• [EXERCISE DIRECTIONS]:
The answer must consist of every line from the entries below that contains the word "registered".
○ ○ ○ ○ ○
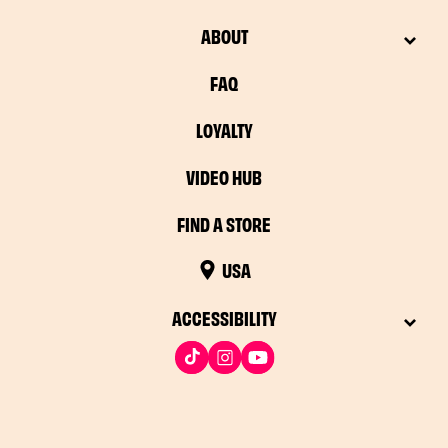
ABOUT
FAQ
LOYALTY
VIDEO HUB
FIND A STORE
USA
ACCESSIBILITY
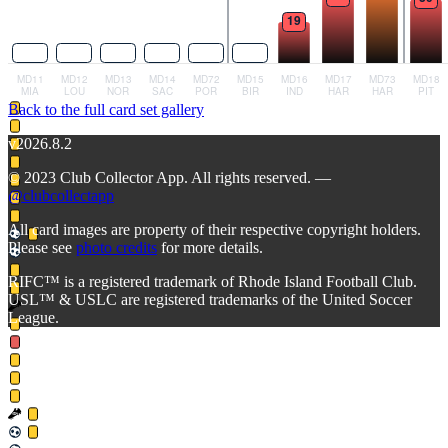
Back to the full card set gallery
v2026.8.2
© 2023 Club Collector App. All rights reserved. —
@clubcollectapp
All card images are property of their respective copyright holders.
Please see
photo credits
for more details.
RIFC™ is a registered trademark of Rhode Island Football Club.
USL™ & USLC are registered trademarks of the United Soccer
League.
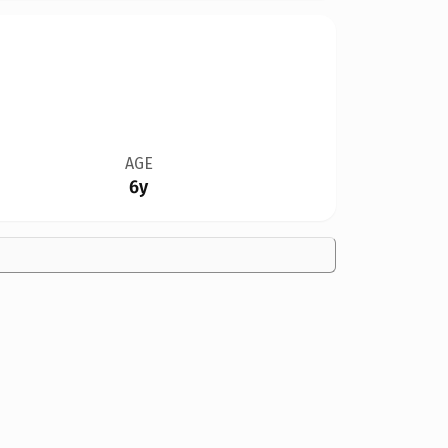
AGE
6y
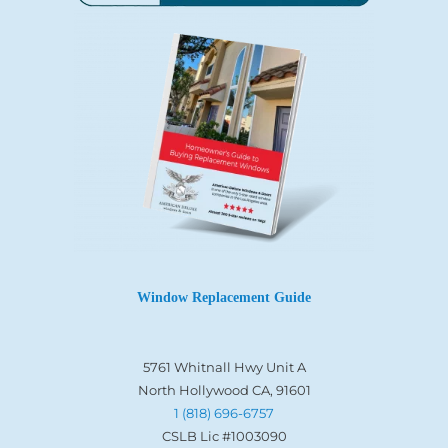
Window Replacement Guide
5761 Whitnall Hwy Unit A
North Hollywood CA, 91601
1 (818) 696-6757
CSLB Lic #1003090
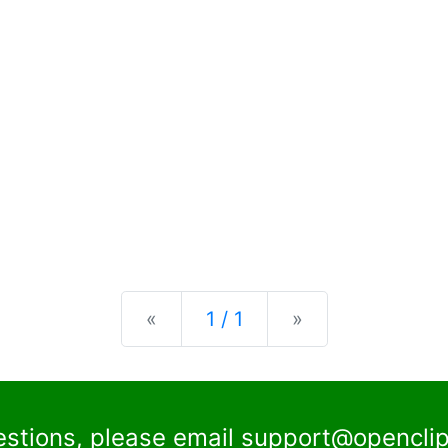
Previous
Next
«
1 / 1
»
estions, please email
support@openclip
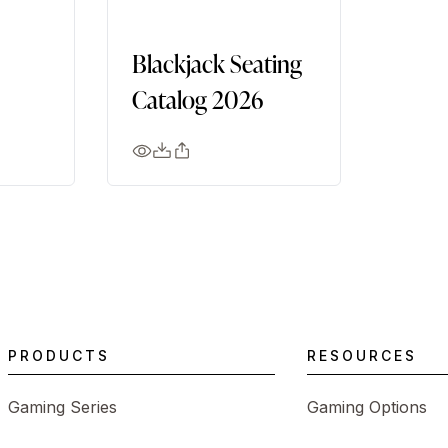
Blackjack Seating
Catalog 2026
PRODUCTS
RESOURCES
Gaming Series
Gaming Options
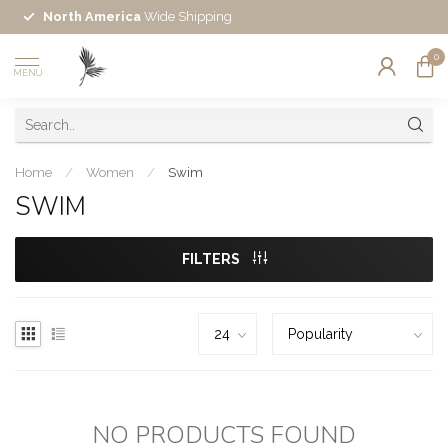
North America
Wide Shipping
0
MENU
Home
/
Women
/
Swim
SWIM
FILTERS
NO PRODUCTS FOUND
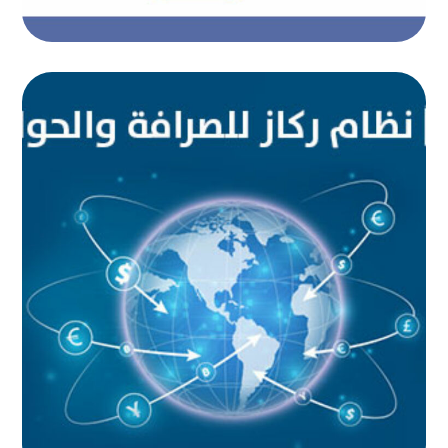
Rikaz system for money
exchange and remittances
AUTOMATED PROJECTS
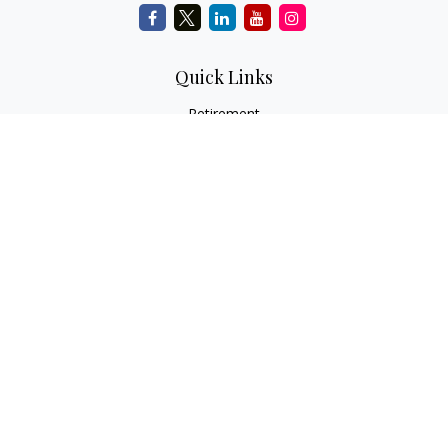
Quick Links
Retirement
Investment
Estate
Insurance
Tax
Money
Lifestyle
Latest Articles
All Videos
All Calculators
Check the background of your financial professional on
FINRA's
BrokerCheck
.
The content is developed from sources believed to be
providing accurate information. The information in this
○ ○ ○ ○ ○
• [RESULT BELOW]:
RIFC™ is a registered trademark of Rhode Island Football Club.
USL™ & USLC are registered trademarks of the United Soccer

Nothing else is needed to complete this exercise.